Mark P. Mays is the former president and CEO of Clear Channel Communications, Inc. the company his father, Lowry Mays founded, a global media and entertainment company based in San Antonio, Texas, United States. Mays took over as president and CEO in October 2004, after serving the company in other roles.

Early life
Mays graduated from the Hotchkiss School in Lakeville, Connecticut in 1981. Mays holds a B.A. from Vanderbilt University in Math and Economics, and an M.B.A. from Columbia Business School. Mays is an Eagle Scout.

In October 2007, 41 Democratic United States Senators sent a letter of request to Mays, asking him to renounce Rush Limbaugh for his comments allegedly referring to all soldiers who disagreed with the Iraq War as "phony soldiers". Mays gave Limbaugh the letter, who in turn auctioned it on eBay of behalf of the Marine Corps-Law Enforcement Foundation, netting $4.2 million in total for the charity, including the matching funds.

* * *

SET TASKS ::
**A)** Return the part of the Mark P. Mays biography that begins at the words "Mark P. Mays" and stops after the words "an Eagle Scout.".
**B)** According to the Mark P. Mays biography, which school did Mays graduate from in 1981?

Box coordinate listings

* * *

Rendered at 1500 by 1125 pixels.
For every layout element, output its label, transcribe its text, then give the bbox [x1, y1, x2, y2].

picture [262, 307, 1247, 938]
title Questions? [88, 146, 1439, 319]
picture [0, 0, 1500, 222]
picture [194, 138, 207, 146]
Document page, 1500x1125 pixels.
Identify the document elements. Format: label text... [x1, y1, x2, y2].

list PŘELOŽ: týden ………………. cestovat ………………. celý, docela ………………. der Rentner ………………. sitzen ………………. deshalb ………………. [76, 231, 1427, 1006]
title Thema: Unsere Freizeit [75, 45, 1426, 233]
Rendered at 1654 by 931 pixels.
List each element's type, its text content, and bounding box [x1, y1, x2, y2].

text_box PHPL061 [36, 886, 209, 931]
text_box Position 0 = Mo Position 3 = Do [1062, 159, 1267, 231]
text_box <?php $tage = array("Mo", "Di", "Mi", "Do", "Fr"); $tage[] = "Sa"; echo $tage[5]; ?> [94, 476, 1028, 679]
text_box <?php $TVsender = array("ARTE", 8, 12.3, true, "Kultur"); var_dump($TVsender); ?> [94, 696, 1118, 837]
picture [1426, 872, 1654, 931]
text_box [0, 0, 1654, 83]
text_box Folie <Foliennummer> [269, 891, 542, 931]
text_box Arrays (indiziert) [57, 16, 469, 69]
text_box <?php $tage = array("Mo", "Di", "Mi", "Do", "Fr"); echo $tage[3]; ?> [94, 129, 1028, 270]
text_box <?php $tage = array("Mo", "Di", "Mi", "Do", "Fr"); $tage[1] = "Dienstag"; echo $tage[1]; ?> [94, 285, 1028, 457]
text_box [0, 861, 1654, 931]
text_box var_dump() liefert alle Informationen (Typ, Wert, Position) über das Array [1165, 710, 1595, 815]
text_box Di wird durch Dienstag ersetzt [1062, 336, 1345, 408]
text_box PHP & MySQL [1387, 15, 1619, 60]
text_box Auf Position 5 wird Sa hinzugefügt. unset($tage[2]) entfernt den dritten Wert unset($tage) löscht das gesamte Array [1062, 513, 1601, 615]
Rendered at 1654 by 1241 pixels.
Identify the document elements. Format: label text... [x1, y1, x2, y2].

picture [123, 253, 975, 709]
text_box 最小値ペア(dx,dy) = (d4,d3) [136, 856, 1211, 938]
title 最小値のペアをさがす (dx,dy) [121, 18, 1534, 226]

* * *

TASK RESULTS ::
**A)**
Mark P. Mays is the former president and CEO of Clear Channel Communications, Inc. the company his father, Lowry Mays founded, a global media and entertainment company based in San Antonio, Texas, United States. Mays took over as president and CEO in October 2004, after serving the company in other roles.

Early life
Mays graduated from the Hotchkiss School in Lakeville, Connecticut in 1981. Mays holds a B.A. from Vanderbilt University in Math and Economics, and an M.B.A. from Columbia Business School. Mays is an Eagle Scout.

**B)** The Hotchkiss School in Lakeville, Connecticut.